AA/Conakry/Boussouriou Bah
Le président guinéen, Alpha Condé, a rencontré, mercredi, le chef de file de l’opposition, Cellou Dalein Diallo, pour concertations sur le calendrier électoral, contesté par l’opposition.
A sa sortie de la rencontre, Dalein Diallo, leader de l’Union des Forces Démocratiques de Guinée, a déclaré aux journalistes avoir, à l'occasion, exposé le point de vue de l’opposition concernant le calendrier électoral. A quoi, le président a répliqué qu'il "prend note en attendant pour se prononcer de confronter le point de vue de l'opposition à celui de la mouvance présidentrielle", selon Diallo.
Il a, en outre, rappelé que l’opposition estime qu'il est "préférable d’organiser les élections communales avant la présidentielle surtout que les mandats des élus locaux sont arrivés à terme depuis le 17 decembre 2010".
Diallo a, également, déclaré que "la commission électorale (CENI) ne peut pas prévaloir son indépendance pour violer les accords politiques et la constitution" notant qu'il est primordial "d'organiser les élections locales pour que les collectivités à la base soient administrées par des élus’’ qui gèrent d'une manière intègre le processus électoral.
Le porte-parole à la Présidence, Kiridi Bangoura, a pour sa part, déclaré à l'issue de la réunion de mercredi:" cette rencontre est la 2ème du genre après celle entre le président et la représentante de la majorité présidentielle. Le but de cette série de rencontres étant de receuillir les différentes opinions sur le calendrier électoral et de favoriser le cheminement vers un consensus entre les acteurs politiques autour du chronogramme des élections proposés par la CENI’’.

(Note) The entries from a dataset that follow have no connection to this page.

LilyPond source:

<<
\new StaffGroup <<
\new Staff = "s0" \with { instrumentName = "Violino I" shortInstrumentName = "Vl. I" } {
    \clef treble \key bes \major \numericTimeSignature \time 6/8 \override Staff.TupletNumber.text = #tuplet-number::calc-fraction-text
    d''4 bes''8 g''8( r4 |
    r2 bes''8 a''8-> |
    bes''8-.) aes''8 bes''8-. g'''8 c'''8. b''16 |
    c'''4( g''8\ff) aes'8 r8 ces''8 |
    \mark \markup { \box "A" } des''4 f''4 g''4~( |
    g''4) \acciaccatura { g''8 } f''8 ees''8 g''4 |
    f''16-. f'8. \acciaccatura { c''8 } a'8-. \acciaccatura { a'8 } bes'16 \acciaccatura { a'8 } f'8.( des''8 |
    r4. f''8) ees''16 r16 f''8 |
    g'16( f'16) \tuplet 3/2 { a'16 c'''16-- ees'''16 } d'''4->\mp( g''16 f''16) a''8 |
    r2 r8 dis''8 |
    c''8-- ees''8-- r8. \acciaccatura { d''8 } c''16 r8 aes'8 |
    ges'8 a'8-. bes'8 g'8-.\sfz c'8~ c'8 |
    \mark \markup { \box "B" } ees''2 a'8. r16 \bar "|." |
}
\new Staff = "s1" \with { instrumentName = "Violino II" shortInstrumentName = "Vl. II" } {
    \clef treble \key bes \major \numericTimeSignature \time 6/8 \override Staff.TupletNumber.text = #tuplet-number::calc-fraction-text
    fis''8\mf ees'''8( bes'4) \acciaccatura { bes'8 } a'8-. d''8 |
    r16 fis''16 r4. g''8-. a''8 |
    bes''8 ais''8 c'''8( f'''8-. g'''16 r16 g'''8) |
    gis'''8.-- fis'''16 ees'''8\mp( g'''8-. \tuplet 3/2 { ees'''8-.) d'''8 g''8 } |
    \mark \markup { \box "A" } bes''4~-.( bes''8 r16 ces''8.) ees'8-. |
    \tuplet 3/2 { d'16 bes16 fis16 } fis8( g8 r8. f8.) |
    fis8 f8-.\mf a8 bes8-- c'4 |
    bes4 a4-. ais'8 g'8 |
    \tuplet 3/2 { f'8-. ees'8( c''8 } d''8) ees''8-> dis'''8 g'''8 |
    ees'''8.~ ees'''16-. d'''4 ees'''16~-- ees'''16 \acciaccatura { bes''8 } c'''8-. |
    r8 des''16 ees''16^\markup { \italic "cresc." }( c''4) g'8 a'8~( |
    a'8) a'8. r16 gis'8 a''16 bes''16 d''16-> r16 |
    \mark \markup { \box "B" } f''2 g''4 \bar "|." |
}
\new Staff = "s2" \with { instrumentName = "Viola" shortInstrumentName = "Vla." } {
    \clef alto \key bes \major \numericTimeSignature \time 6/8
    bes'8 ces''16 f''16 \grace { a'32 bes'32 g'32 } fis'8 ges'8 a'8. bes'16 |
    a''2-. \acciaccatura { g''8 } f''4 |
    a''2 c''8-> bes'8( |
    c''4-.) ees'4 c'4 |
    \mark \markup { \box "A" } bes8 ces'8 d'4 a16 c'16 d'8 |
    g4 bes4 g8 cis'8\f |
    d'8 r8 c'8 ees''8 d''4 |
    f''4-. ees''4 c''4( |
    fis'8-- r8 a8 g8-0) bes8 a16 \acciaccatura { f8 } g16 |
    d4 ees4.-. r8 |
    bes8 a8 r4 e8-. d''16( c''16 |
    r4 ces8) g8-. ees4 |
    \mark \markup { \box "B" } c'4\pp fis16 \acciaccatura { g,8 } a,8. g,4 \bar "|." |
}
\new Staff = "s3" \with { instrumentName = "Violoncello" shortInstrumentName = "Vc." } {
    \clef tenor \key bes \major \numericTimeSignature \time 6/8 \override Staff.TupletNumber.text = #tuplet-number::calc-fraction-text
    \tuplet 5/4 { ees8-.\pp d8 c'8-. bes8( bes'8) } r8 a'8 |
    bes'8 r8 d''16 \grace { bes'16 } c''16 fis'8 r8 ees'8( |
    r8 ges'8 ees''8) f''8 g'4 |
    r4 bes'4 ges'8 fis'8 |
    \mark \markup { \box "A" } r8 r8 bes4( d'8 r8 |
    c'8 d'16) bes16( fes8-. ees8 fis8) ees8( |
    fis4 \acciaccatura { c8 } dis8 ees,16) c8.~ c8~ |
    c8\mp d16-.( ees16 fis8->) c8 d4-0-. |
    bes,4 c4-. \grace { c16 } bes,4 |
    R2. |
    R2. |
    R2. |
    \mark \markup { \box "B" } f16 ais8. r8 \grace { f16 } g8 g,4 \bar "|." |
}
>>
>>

La capitale guinéenne a vécu durant les dernières semaines une série de manifestations intermittentes organisées par l’opposition qui conteste le calendrier électoral établi par la Commission Electorale Nationale Indépendante (CENI) et qui prévoit la tenue de l’élection présidentielle le 11 octobre et des locales en 2016, alors que celles ci n'ont pas été organisées depuis 2010.
Pour l'opposition, ce calendrier "sert les intérêts d'Alpha Condé", le président guinéen, dans la mesure où les élus locaux, dont les mandats ont pris fin depuis décembre 2010, ont été remplacés, par Condé par des hommes de son parti qui pourraient falsifier les élections présidentielles à sa faveur, avait indiqué, en avril dernier, Cellou Dalein Diallo.